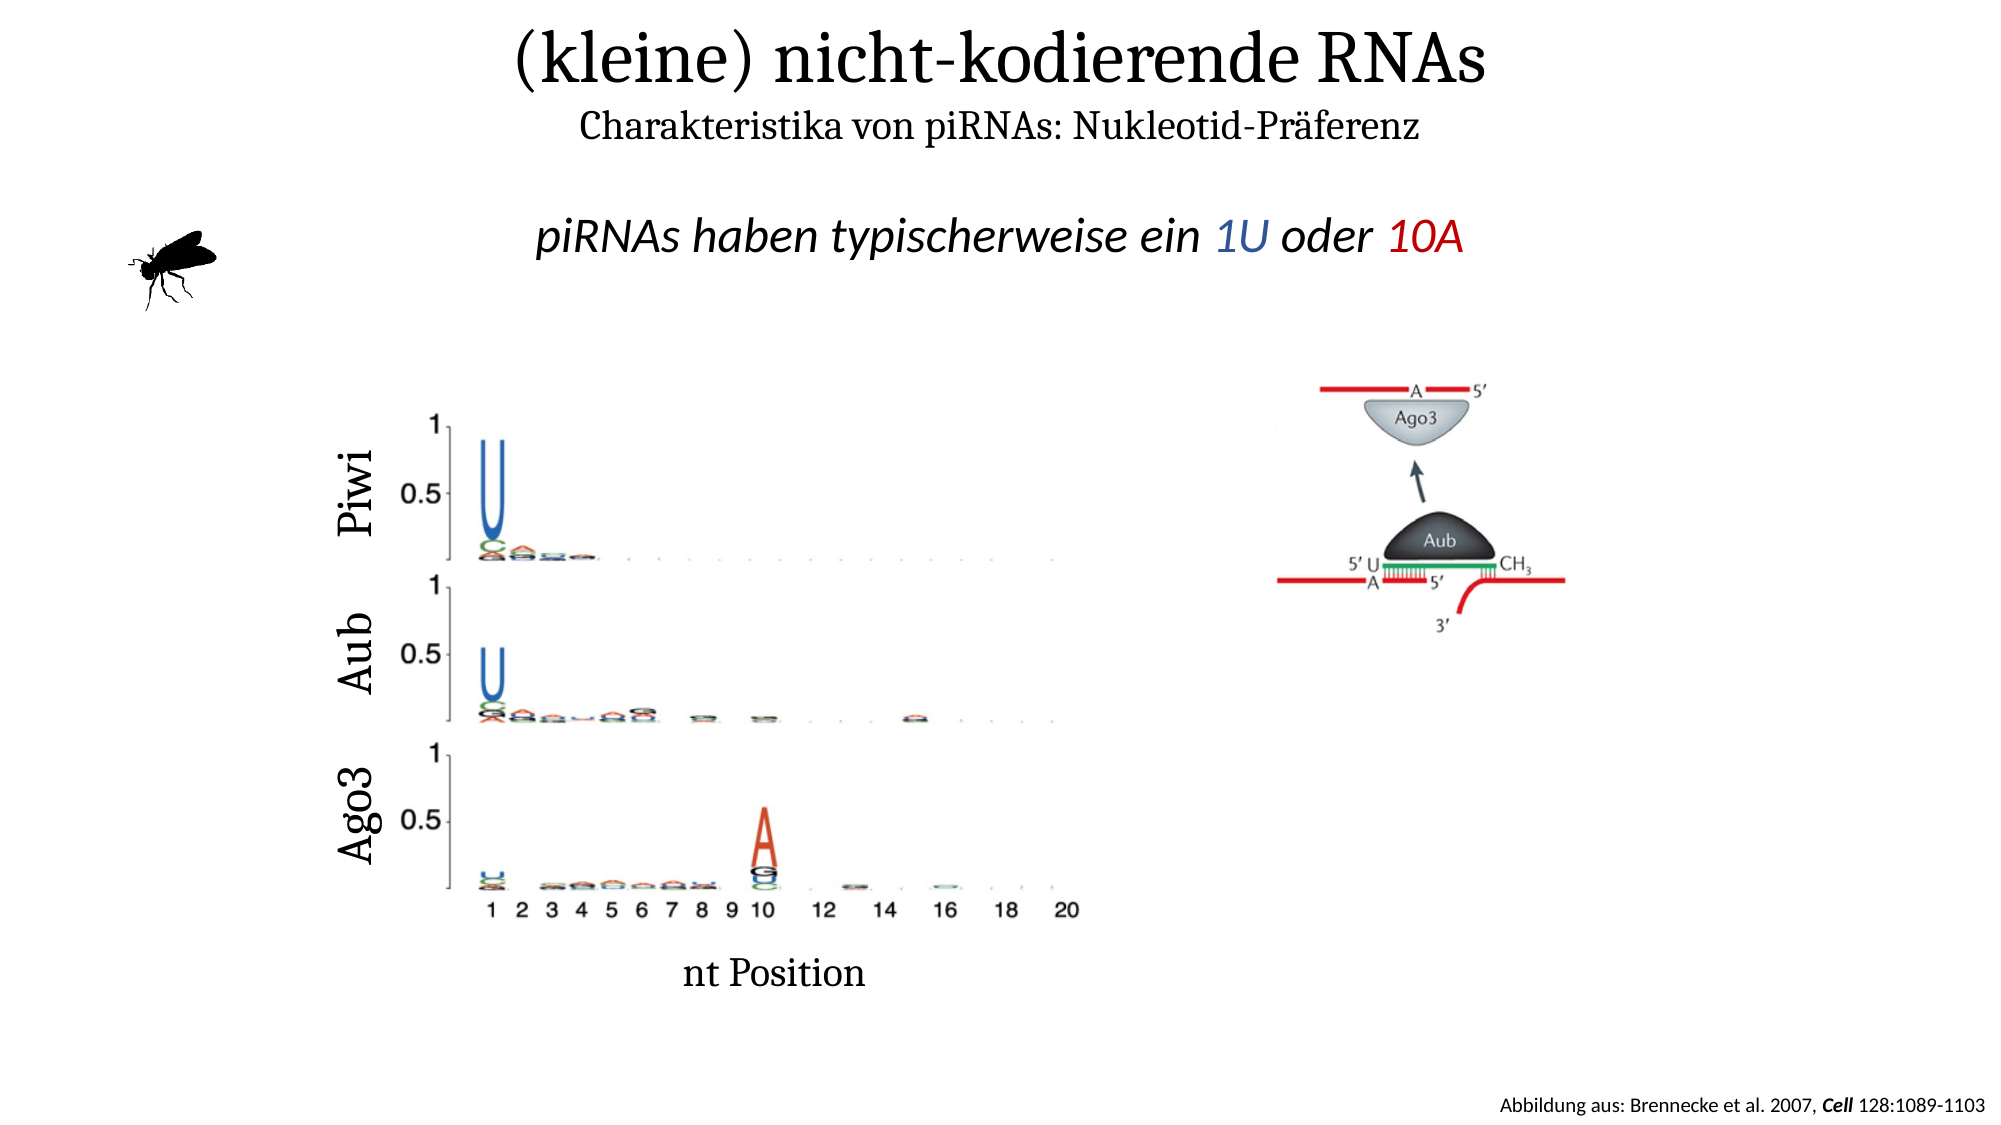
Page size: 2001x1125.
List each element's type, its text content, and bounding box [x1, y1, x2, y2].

text_box piRNAs haben typischerweise ein 1U oder 10A [372, 194, 1627, 270]
text_box (kleine) nicht-kodierende RNAs Charakteristika von piRNAs: Nukleotid-Präferenz [0, 0, 2000, 155]
picture [124, 227, 219, 314]
picture [1275, 379, 1567, 640]
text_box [314, 386, 1081, 1004]
text_box Abbildung aus: Brennecke et al. 2007, Cell 128:1089-1103 [1337, 1084, 2000, 1125]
-=-=-
- EXERCISE DIRECTIONS -
Every entry above should be printed again exactly, except for the pictures.

- ANSWER FOR THE TASK -
Page size: 2001x1125.
List each element's type, its text content, and bounding box [x1, y1, x2, y2].

text_box piRNAs haben typischerweise ein 1U oder 10A [372, 194, 1627, 270]
text_box (kleine) nicht-kodierende RNAs Charakteristika von piRNAs: Nukleotid-Präferenz [0, 0, 2000, 155]
picture [124, 227, 219, 314]
picture [1275, 379, 1567, 640]
text_box [314, 386, 1081, 1004]
text_box Abbildung aus: Brennecke et al. 2007, Cell 128:1089-1103 [1337, 1084, 2000, 1125]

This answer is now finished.